I have The Little Mermaid stuck in my head. It may be because of the giant photo I posted on our stairs of Hailey, Carly and Ariel, or that I was just watching the movie…
It’s actually a very good part of the song considering what this blog is going to be about. I found this article today and I feel like it speaks volumes to us:
So part of the story, I agree with. The thing that irritates me about the article is that I feel like the lady is trying to compare people judging her for her choice not to have a child to what people who are homosexual are dealing with, like it’s the same…and it’s not. You don’t have people calling you names, threatening you, murdering you because you’ve chosen not to have a child, so it’s not really a fair comparison. That’s like saying my struggles with my weight are similar to the struggles of someone who is gay, which is a really big stretch.
However, I agree with the points that she has made. Brett and I are not kid people. While we adore our nieces and love being around them, we are just as glad when they go home and their parents have to deal with them full-time. It’s not that we don’t like kids, just neither one of us really has any sort of parental instincts or desires.
That’s not to say it hasn’t been considered, but there comes a point where you realize you are just talking about something you are never going to act on. At first, we said after we had been married a year, then it was after the house was fixed up, then after we went to Rome, then after we did some of our major repairs and now it’s after we go to Ireland. But after Ireland, we’ve talked about going to Costa Rica for my 30th birthday, so it would have to be after Costa Rica. Something will likely come up after Costa Rica.
We just enjoy being with each other, not being tied down to obligations (we have the dogs, but we can either leave them at home, board them or tell my dad we are doing something and it takes him about 2 seconds to ask if he can have them for that time period). Kids are so much responsibility and work, the only upside is that if Willow were a child, she’d be like 3 years by now and could tell me why she is constantly crying…our kid likely wouldn’t eat cat poop either, though I can’t guarantee that.
Unlike the lady in the post, we’ve never made it a point to go out of our way and tell people we aren’t having children, but since we got married, it’s been asked of us a lot. We’ve been told “you’ll change your minds” and “everyone goes through this phase”. Brett and I have been together almost 10 years, that’s 10 years worth of chances to have a child and we haven’t yet.
On the flip side, one of Brett’s friends told me not that long after we moved into the house that I was being selfish by not providing Brett a child, that it was my duty as a wife to take care of him and have his children. He was dead serious about it too. When I told Brett, he laughed, mainly because of who it was that said that and then asked why I needed to provide him a child when we both know if we had one, I’d be the one taking care of it.

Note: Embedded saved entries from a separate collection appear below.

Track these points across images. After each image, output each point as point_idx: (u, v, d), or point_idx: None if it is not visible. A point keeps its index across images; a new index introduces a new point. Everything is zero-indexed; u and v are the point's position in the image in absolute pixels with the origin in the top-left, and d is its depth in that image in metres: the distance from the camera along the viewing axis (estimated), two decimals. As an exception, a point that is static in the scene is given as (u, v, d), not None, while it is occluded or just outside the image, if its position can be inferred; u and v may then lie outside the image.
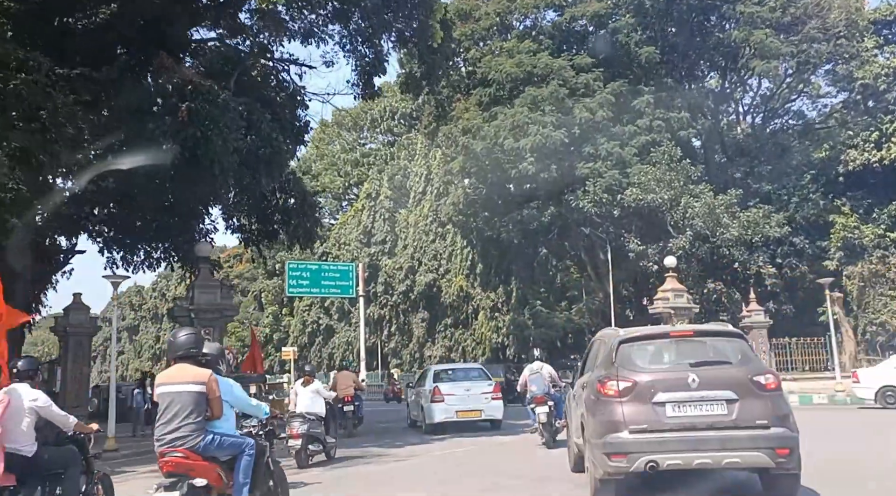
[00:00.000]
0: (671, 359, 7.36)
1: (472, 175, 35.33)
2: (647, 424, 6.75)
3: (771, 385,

I also see the woman’s point about careers. I don’t have my Masters to be a stay at home mom. I got it because I wanted to make a career for myself, I wanted to be someone important and independent. I don’t feel like I have hit the important stage yet. Eventually, likely when we move to TN, I want to go back to school and get my PhD and start working with people more. I’ve even thought about going back into a different field, most of my credits will transfer for a bachelors, and I can continue on to get my Master’s and PhD in counseling. The other side of that is that I don’t feel like I currently have time to be raising a child, I have so many other things that I am doing, I don’t feel like I have enough time to spend with my dogs (though I get the majority of my personal time with them in the morning between when Brett leaves for work and I have to get up, and it’s a very special time for us…except Willow how would rather spend her time trying to tear up more of my carpet).
Last year, we received mail addressed to The Shady Bunch and I cannot tell you how thoroughly offended I was; Brett thought I was overreacting to it until someone else pointed out that they would be offended by it as well. Just because there are only two of us, does not mean we need to be addressed as a bunch. Technically it should have been addressed to Mr. and Mrs. or our first names. However, we are no less of a family than anyone else, even if we lack children. Family isn’t defined by the number of people, it’s people who love and support each other and it could be anywhere from 2 to an infinite amount of people. We are no less of a family just because we don’t have children…though we do have Jack, Willow and Bailey.
We just aren’t ready to change our lives, and it’s a massive, life altering change. The more we talk about it, the more we realize that though we may want a kid at times, it’s really not part of who we are and probably not something we ever will be. And that’s fine, because ultimately it is our lives and as much as certain people want to make decisions for us, it’s no ones business but our own what we choose to do.